Mark Doyle

Personal information
- Full name: Mark Andrew Doyle
- Born: 29 May 1963 (age 63) Melbourne, Australia
- Education: Xavier College
- Years active: 1982–1988
- Height: 193 cm (6 ft 4 in)
- Weight: 193 cm / 91 kg

Sport
- Sport: Rowing
- Club: Mercantile Rowing Club

Achievements and titles
- National finals: King's Cup 1982-1988

Medal record
Men's rowing
Representing Australia
World Championships
| Gold medal – first place | 1986 Nottingham | M8+ |
Commonwealth Games
| Gold medal – first place | 1986 Edinburgh | Eight |
| Bronze medal – third place | 1986 Edinburgh | Coxed Four |

= Mark Doyle (rower) =

Australian rower (born 1963)

Mark Andrew Doyle (born 29 May 1963) is an Australian former national champion, World Champion, Olympian and Commonwealth Games gold medal-winning rower.

==Club and state rowing==
Doyle was born in Melbourne and commenced his rowing career at Xavier College. His senior rowing was with Mercantile Rowing Club where his father Brian Doyle was a club stalwart and coach.

Doyle represented Victoria at the Australian Rowing Championships in the men's Interstate Eight-Oared Championship – the King's Cup on six occasions from 1982 to 1988. He was in consecutive winning Victorian crews from 1985 to 1988.

In Mercantile colours he contested national championship titles at the Australian Rowing Championships on various occasions. He raced for the coxed four title in 1983, and both the men's pair and coxed four in 1982, 1984, 1985, 1986 and 1987. He won the 1986 Australian coxed four championship in a Mercantile crew with his older brother David.

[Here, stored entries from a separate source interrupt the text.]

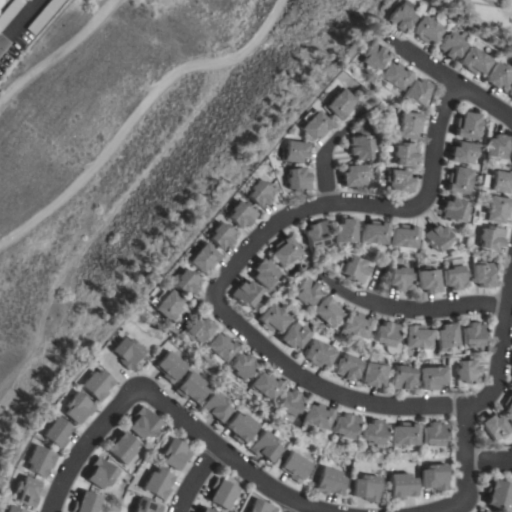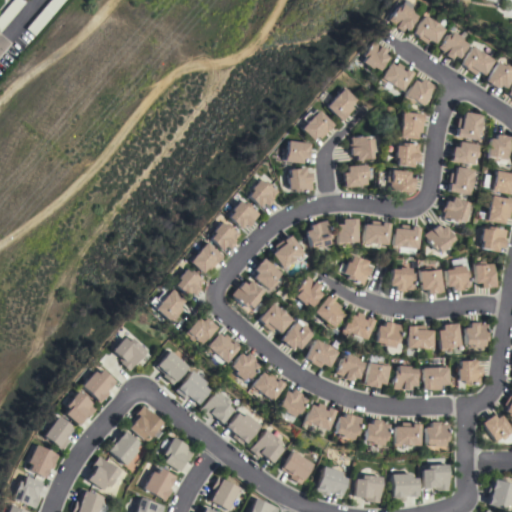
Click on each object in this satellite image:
building: (9, 11)
building: (42, 16)
building: (397, 16)
building: (398, 18)
road: (18, 22)
building: (425, 30)
building: (424, 31)
building: (450, 45)
building: (450, 46)
building: (370, 56)
building: (369, 57)
building: (475, 61)
building: (474, 62)
building: (391, 76)
building: (393, 76)
building: (497, 76)
building: (498, 76)
building: (414, 91)
building: (509, 91)
building: (415, 92)
building: (509, 92)
building: (337, 104)
building: (338, 104)
building: (313, 125)
building: (408, 125)
building: (312, 126)
building: (406, 126)
building: (466, 126)
building: (466, 127)
building: (359, 148)
building: (359, 148)
building: (494, 148)
building: (496, 148)
building: (292, 151)
building: (291, 152)
building: (462, 153)
building: (463, 153)
building: (404, 154)
building: (402, 155)
road: (321, 166)
building: (352, 176)
building: (353, 176)
building: (294, 179)
building: (296, 180)
building: (397, 181)
building: (398, 181)
building: (458, 181)
building: (458, 181)
building: (499, 182)
building: (499, 183)
building: (259, 193)
building: (256, 194)
road: (357, 205)
building: (496, 209)
building: (452, 210)
building: (453, 210)
building: (494, 210)
building: (237, 215)
building: (240, 215)
building: (342, 231)
building: (344, 232)
building: (371, 233)
building: (373, 233)
building: (316, 234)
building: (314, 235)
building: (221, 236)
building: (218, 237)
building: (436, 237)
building: (401, 238)
building: (436, 238)
building: (490, 238)
building: (403, 239)
building: (488, 239)
road: (511, 247)
building: (282, 252)
building: (284, 252)
building: (202, 258)
building: (200, 259)
building: (353, 269)
building: (354, 270)
building: (262, 274)
building: (263, 274)
building: (480, 274)
building: (482, 274)
building: (455, 275)
building: (452, 278)
building: (398, 279)
building: (399, 279)
building: (428, 280)
building: (426, 281)
building: (183, 283)
building: (185, 283)
building: (305, 292)
building: (304, 293)
building: (244, 294)
building: (245, 294)
building: (164, 305)
building: (165, 306)
road: (411, 306)
building: (326, 312)
building: (327, 312)
building: (271, 318)
building: (271, 319)
building: (354, 325)
building: (355, 325)
building: (197, 329)
building: (197, 330)
building: (386, 334)
building: (471, 334)
building: (473, 334)
building: (384, 335)
building: (293, 336)
building: (293, 336)
building: (415, 337)
building: (444, 337)
building: (445, 337)
building: (416, 338)
building: (217, 347)
building: (219, 347)
building: (125, 352)
building: (125, 352)
building: (317, 354)
building: (318, 354)
building: (239, 366)
building: (241, 366)
building: (167, 367)
building: (169, 367)
building: (345, 367)
building: (346, 368)
building: (465, 372)
building: (467, 372)
building: (373, 374)
building: (372, 375)
building: (431, 377)
building: (432, 377)
building: (401, 378)
building: (402, 378)
building: (94, 384)
building: (95, 385)
building: (262, 385)
building: (264, 386)
building: (190, 387)
building: (191, 387)
road: (320, 389)
building: (286, 402)
building: (288, 402)
building: (508, 406)
building: (214, 407)
building: (507, 407)
building: (76, 408)
building: (214, 408)
building: (74, 409)
building: (314, 416)
building: (315, 416)
building: (142, 423)
building: (140, 424)
building: (342, 426)
building: (344, 426)
building: (238, 427)
building: (492, 427)
building: (494, 427)
building: (240, 428)
building: (54, 432)
building: (55, 432)
building: (373, 432)
building: (371, 433)
building: (403, 434)
building: (433, 434)
building: (402, 435)
building: (432, 436)
road: (83, 443)
building: (264, 446)
building: (120, 447)
building: (263, 447)
building: (120, 448)
building: (174, 453)
building: (172, 455)
building: (38, 461)
building: (36, 462)
road: (488, 462)
building: (293, 467)
building: (294, 467)
building: (100, 473)
building: (98, 474)
building: (431, 477)
building: (433, 477)
road: (194, 480)
building: (328, 481)
building: (328, 482)
building: (155, 483)
building: (156, 484)
building: (401, 486)
building: (400, 487)
building: (364, 488)
building: (365, 488)
building: (23, 491)
building: (24, 492)
building: (498, 493)
building: (219, 494)
building: (220, 494)
building: (498, 495)
road: (283, 497)
building: (84, 502)
building: (85, 503)
building: (143, 506)
building: (145, 506)
building: (258, 507)
building: (259, 507)
road: (293, 508)
building: (10, 509)
building: (12, 509)
building: (203, 510)
building: (205, 510)
building: (485, 511)
building: (485, 511)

==International representative rowing==
Doyle's first national representative selection was to the 1982 Match des Seniors in Vienna, Austria – the equivalent at the time of today's World Rowing U23 Championships. Doyle rowed in the coxless pair with his brother David to a gold medal victory.

Doyle's first senior representative selection was to 1986 World Rowing Championships in Nottingham, England. He rowed in the two seat of the victorious Australian men's eight. It was Australia's first and only World Championship title in the men's VIII. That same year at the 1986 Commonwealth Games in Edinburgh, in that same crew Doyle won gold in the Australian men's VIII. Doyle also rowed in a coxed four to a bronze medal at those same games.

At the 1987 World Rowing Championships in Copenhagen Doyle was again in the five seat of Australian eight. That crew placed fourth. For the 1988 Summer Olympics in Seoul, Doyle rowed in the five seat of the men's eight to a fifth placing.